PROBLEM TO WORK ON
Print the lines that run from the line with "of the epidemic" to the line with "### Susceptible - Infected (SI)", keeping both end lines, exactly as they appear in the entries below, and nothing else.

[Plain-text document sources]
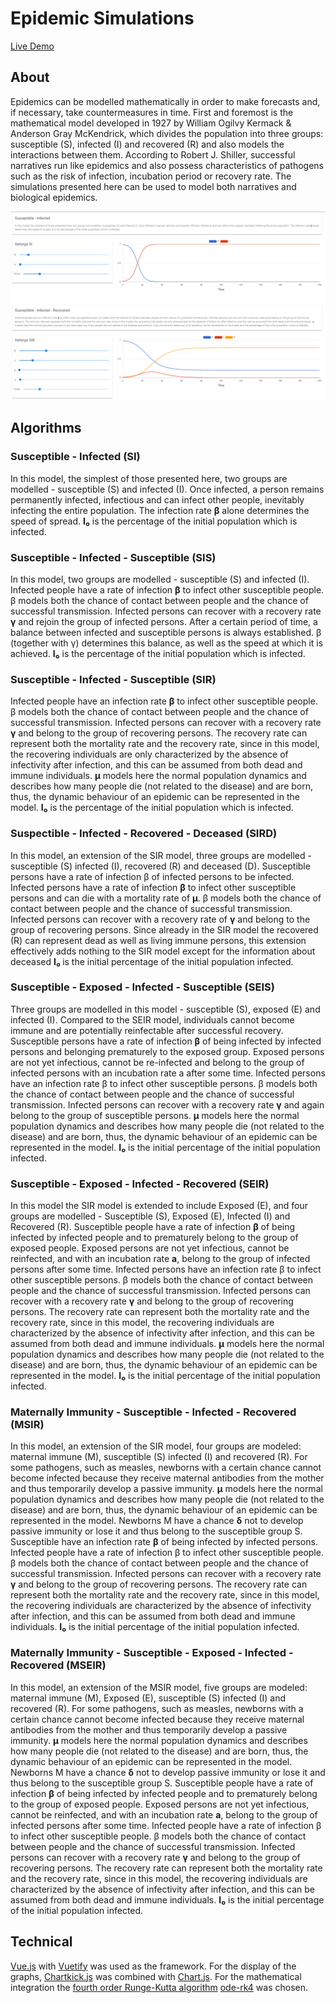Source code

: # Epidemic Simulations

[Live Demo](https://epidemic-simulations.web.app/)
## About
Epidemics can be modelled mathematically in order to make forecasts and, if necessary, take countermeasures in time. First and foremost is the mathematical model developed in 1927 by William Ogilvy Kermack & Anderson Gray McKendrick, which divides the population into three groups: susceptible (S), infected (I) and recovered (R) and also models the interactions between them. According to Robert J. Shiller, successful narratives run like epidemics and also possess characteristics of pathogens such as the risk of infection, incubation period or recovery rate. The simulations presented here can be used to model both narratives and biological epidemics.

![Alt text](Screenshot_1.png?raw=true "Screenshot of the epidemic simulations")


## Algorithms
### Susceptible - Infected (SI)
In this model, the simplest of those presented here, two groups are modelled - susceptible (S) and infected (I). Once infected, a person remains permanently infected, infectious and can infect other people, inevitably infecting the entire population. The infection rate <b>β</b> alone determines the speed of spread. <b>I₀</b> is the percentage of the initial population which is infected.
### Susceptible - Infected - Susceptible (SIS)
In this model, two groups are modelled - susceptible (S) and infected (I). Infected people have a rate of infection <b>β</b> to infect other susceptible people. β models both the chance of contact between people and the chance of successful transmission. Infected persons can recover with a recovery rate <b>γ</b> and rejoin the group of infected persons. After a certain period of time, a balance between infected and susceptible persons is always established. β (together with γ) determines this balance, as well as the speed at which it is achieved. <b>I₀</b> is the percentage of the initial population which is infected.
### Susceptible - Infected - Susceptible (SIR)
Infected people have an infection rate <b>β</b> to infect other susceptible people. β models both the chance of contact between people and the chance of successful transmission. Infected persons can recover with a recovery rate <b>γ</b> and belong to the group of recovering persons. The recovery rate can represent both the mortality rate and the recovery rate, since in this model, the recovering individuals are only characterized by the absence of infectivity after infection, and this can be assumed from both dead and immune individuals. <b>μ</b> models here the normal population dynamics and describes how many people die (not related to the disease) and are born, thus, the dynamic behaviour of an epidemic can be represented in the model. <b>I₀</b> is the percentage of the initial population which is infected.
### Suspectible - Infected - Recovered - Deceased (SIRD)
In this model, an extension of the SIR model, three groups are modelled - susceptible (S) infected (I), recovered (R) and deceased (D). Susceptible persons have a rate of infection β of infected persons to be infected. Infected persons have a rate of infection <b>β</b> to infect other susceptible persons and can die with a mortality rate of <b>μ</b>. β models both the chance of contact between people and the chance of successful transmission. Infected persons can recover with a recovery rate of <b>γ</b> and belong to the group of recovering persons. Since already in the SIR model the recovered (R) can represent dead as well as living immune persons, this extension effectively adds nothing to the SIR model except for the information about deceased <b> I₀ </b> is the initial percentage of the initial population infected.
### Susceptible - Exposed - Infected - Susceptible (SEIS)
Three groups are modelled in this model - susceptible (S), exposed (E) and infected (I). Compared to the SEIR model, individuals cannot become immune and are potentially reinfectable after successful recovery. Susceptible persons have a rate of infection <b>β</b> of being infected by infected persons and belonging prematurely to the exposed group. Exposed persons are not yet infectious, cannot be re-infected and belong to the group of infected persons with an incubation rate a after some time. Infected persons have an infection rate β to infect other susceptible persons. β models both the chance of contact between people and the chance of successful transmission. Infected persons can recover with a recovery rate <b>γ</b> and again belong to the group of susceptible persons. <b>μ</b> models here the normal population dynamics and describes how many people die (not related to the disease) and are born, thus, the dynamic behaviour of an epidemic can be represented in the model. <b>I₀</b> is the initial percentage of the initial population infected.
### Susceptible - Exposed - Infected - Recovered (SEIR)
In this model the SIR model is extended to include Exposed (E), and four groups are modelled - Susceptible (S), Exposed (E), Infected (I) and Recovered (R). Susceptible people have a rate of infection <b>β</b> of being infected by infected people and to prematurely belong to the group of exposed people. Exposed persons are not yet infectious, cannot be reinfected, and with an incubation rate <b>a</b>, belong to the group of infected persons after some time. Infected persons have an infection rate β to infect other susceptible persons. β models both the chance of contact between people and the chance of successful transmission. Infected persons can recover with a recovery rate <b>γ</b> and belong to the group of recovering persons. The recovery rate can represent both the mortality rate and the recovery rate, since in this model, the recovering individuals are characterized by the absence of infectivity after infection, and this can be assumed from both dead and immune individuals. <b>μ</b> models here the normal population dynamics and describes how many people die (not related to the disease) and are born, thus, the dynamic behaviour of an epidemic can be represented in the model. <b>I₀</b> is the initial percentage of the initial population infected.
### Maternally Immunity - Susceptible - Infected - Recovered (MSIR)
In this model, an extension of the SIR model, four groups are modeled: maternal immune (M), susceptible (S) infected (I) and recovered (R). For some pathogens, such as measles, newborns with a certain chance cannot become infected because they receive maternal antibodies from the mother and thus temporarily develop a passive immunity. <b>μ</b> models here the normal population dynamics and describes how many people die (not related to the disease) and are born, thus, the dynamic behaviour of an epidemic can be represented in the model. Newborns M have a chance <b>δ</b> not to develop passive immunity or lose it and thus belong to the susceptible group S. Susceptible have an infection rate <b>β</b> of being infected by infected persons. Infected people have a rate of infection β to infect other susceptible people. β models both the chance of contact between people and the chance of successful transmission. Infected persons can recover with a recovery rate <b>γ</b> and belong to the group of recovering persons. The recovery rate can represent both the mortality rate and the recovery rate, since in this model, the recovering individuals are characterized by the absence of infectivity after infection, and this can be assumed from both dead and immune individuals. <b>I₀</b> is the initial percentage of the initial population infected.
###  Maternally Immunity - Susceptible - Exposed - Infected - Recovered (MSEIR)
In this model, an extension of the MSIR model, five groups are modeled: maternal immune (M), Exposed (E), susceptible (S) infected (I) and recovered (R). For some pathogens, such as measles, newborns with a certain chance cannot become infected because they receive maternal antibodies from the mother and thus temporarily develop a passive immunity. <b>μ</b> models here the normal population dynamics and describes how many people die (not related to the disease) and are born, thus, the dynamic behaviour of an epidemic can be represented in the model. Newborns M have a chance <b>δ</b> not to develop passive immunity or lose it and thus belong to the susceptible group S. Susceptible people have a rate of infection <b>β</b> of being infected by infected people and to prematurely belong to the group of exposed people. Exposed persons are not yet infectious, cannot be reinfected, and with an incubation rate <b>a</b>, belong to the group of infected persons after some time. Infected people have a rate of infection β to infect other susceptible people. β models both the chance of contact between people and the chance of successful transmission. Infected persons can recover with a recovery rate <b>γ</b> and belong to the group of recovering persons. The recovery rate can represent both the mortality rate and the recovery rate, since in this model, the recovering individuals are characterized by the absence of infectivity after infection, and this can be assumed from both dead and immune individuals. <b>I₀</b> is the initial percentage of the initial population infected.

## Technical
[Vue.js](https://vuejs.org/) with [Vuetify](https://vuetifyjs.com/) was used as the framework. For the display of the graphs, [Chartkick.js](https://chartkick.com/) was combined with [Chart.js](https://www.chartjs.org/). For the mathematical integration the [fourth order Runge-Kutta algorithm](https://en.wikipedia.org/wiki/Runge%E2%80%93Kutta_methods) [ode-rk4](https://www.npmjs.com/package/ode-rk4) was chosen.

SOLUTION FOR THIS PROBLEM
![Alt text](Screenshot_1.png?raw=true "Screenshot of the epidemic simulations")


## Algorithms
### Susceptible - Infected (SI)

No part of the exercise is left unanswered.